** Start of Source text **

By Susan Ning, Kate Peng and Gong Ting King & Wood Mallesons’ Commercial & Regulatory Group

Ountitlednpeng_kate 14 June 2016, China’s State Council published on its website the Opinions on Establishment of the Fair Competition Review Mechanism in the Development of Market System (“Opinions”).[1]The introduction of the fair-competition review mechanism represents a landmark progress in developing market economy in China.[2]According to the Opinions, Chinese government departments at different levels shall conduct a fair-competition review during the formulation of policies and regulations starting from July 2016.

1. Background

Over the past decades, China has made extraordinary economic progress in a relatively short period of time. Notwithstanding this development, China’s transition to a modern market system is still on-going and the legacy of a centrally planned and highly administered and regulated system still remains in some areas of the economy. Such as certain current administrative and economic management system gives central and local government bodies extensive powers to intervene and participate in markets relevant to the industries and geographical areas in their jurisdictions.

** End of Source text **

### Exercise details
Reproduce everything in the article on China's fair-competition review from "By Susan Ning, Kate" down to "from July 2016.", putting "Cabinet" wherever "State Council" appears. Work only from the article.

** Start of Provided material **

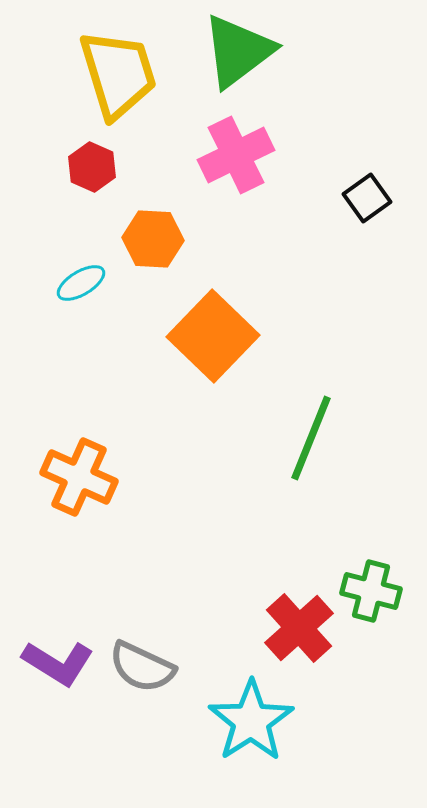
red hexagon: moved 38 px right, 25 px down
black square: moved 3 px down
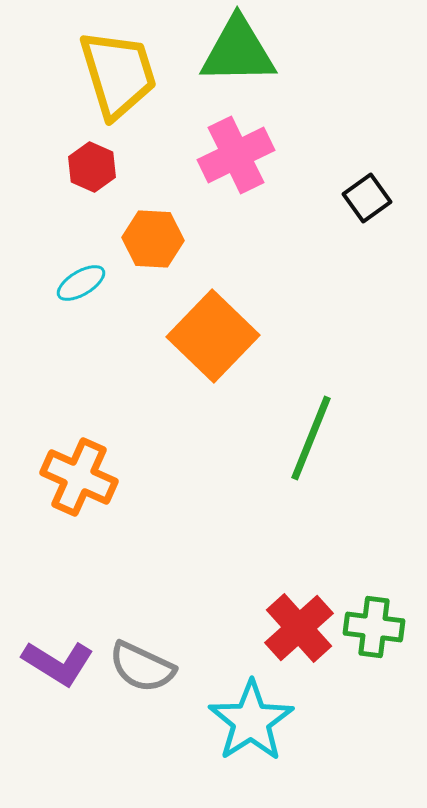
green triangle: rotated 36 degrees clockwise
green cross: moved 3 px right, 36 px down; rotated 8 degrees counterclockwise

** End of Provided material **

### Final answer
By Susan Ning, Kate Peng and Gong Ting King & Wood Mallesons’ Commercial & Regulatory Group

Ountitlednpeng_kate 14 June 2016, China’s Cabinet published on its website the Opinions on Establishment of the Fair Competition Review Mechanism in the Development of Market System (“Opinions”).[1]The introduction of the fair-competition review mechanism represents a landmark progress in developing market economy in China.[2]According to the Opinions, Chinese government departments at different levels shall conduct a fair-competition review during the formulation of policies and regulations starting from July 2016.